Why does any of this matter to employers and workers who never get near a port of entry? Because pressure at one end of the system spills into the rest. Katona splits the labor market into two bands. At the unskilled level, undocumented and seasonal labor prop up agriculture, hospitality, and restaurants. “Our hotel clients on Long Island or upstate rely on H-2B,” he says. “They struggle to find people to show up for the season.” If fear suppresses that workforce, employers suffer. “We’re already hearing that people are afraid to show up to work, or even go to church or hospitals, because sensitive location protections were rescinded. Over time, those sectors get hit.”
At the high-skilled end, STEM shortages continue. “We hear it from employers all the time,” Katona says. Reliable, well-trained talent in engineering and data roles remains scarce, and immigrants plug those gaps through H-1B and employment-based green cards. Many later become founders and job creators. “There’s a lot of positive impact,” he says, “both at the high-skilled and unskilled levels.”
If scrutiny is the immediate headwind, backlogs are the head wall. Katona walks through the arithmetic. The annual employment-based quota is finite. A 7 percent per-country cap creates separate lines for India and China, which supply outsized shares of STEM talent. “Congress should get its act together and increase the quota,” he says. Short of that, there are technical fixes: eliminate the per-country cap, recapture unused visa numbers from past years, or change how family members count against the total. “Right now a family of five uses five numbers,” he notes. “One family should count as one. That would help significantly.” He is clear eyed about tradeoffs. Removing the cap would speed relief for India and China but lengthen waits for the rest of the world. Still, he frames each option as a rational lever Congress could pull.
Inside his own firm, the future looks both more digital and more careful. “Technology has played a huge part,” he says. Pandemic-era tools normalized video consults and self-service scheduling. AI now assists with drafting cover letters and briefs. But Katona draws a bright line between assistance and abdication. “You have to continue lawyering,” he says. “Review the work, verify the sources. We’ve seen briefs with non-existent case law get lawyers sanctioned.” His shop uses a separate drafting tool for EB-1, O-1, and NIW work, while running case management elsewhere. He is open to platforms that bring it all together, yet his risk antennae are up. “The more technology you have, the more exposed you are to hacking or vendor disruptions. Your firm does not have to be hacked. It could be your cloud vendor. The challenge is balancing productivity with security.”

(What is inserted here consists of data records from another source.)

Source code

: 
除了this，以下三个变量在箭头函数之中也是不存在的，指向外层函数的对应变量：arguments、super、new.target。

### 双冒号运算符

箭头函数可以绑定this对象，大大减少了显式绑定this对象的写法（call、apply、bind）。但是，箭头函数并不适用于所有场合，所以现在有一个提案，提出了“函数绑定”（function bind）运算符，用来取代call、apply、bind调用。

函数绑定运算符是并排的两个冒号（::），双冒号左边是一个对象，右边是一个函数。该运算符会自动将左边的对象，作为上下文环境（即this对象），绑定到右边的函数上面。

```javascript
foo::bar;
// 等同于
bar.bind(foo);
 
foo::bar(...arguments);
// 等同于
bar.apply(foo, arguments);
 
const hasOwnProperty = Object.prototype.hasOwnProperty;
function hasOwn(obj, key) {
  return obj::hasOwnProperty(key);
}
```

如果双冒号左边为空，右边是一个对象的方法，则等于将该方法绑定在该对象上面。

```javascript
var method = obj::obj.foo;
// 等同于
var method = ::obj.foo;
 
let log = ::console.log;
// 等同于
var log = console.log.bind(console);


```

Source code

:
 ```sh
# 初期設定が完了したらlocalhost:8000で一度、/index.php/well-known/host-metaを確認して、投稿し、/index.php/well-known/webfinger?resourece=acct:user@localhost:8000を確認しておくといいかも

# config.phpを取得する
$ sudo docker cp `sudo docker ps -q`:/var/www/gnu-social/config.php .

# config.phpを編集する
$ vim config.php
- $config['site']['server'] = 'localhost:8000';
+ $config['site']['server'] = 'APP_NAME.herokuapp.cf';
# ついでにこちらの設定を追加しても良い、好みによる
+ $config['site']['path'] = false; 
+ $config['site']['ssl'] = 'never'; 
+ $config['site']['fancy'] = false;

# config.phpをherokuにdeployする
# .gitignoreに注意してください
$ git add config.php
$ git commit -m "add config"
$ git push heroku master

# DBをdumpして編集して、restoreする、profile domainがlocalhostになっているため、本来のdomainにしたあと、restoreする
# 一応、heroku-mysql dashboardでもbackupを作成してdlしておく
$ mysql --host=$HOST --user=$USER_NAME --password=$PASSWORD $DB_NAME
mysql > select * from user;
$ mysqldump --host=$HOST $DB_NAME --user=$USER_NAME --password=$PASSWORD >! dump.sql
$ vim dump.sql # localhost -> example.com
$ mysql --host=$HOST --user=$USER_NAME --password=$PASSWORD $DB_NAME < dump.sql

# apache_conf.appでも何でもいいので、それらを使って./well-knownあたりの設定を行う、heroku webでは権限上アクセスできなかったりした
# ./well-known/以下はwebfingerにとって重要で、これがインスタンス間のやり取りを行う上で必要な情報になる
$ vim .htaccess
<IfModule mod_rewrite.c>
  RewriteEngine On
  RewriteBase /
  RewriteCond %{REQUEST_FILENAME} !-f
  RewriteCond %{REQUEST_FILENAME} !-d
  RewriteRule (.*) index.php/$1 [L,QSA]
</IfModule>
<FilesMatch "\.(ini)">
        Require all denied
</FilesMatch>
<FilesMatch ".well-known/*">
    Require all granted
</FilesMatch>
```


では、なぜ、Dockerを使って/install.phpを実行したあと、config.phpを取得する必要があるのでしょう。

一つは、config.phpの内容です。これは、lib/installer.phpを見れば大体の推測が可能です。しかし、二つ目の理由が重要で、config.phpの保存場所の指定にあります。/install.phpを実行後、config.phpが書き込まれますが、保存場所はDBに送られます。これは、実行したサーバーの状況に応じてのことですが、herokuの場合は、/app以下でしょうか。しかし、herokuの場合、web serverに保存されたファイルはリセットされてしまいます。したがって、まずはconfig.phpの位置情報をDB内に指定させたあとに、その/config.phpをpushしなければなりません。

That balancing act mirrors the profession’s larger dilemma. The system needs throughput without losing legitimacy, speed without losing due process. Courts should check overreach, but courts cannot allocate visas. Employers need workers, but enforcement headlines can empty job sites. Firms want efficiency, but clients deserve careful counsel. Katona is not cynical. He is pragmatic, and his advice to clients and colleagues sounds a lot like the way he built his practice: stay small enough to move, broad enough to help, and disciplined enough to keep standards high.
Two decades after 245i, the sun still sets on real deadlines. Quotas roll over. Policies adjust. Lawsuits land. In that churn, Katona keeps returning to first principles. Do the work. Tell the truth about what the law allows today. Push for the reforms that would make tomorrow less arbitrary. And keep your tools sharp, even when the tools are changing.